Comme l'OUA, la France invite les parties à faire en sorte que
les barrages routiers érigés en province soient levés,
afin que la vie économique du pays puisse reprendre.
La France fait confiance au peuple malgache - qui a fait preuve jusqu'à
présent de responsabilité - pour continuer à oeuvrer
dans le sens de la paix civile et de la démocratie.
Déclaration du porte-parole du Quai d'Orsay
(Paris, 15 mars 2002)
Pouvez-vous dire quelques mots à propos de l'évolution de
la situation et du face à face qui est en train de se produire
? Une modification du dispositif pour les Français est-elle prévue
?
Sur le premier point, nous avons pris connaissance d'incidents qui ont
causé la mort de quatre personnes, hier, dans la ville portuaire
de Tamatave et nous déplorons ces événements. Néanmoins,
nous faisons confiance au peuple malgache qui a fait preuve jusqu'à
présent d'un grand sens des responsabilités pour continuer
à oeuvrer dans le sens de la paix civile et de la démocratie.

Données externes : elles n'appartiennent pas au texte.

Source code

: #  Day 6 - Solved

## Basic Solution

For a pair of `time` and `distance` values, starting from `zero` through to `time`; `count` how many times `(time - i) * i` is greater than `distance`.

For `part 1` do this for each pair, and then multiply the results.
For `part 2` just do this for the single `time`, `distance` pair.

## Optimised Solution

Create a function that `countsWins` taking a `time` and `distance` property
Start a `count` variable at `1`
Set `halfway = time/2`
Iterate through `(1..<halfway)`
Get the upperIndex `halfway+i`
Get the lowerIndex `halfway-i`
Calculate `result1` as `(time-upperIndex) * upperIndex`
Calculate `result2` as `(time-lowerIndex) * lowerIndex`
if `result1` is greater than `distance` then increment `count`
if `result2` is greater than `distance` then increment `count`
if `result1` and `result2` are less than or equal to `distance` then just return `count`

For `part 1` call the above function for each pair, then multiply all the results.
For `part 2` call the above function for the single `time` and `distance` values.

Nous continuons à appeler, comme l'OUA, à une solution politique.
Concernant les Français, je n'ai pas connaissance de mesures particulières
nouvelles.
Le fait que nous faisions confiance au peuple malgache, cela signifie-t-il
que l'on fait moins confiance au président en exercice et au maire
de la capitale ?
Nous les avons appelés à faire preuve de sens des responsabilités.
Est-ce que le fait d'avoir reçu une délégation du
maire de la capitale signifie que l'on est moins solidaire du président
sortant ?
Je conteste les termes de cette question. La France, dans cette affaire,
n'a jamais eu qu'un seul objectif qui est d'oeuvrer dans le sens de la
paix civile et de la démocratie. Je ne peux pas accepter de voir
décrite la position de la France de manière aussi inexacte.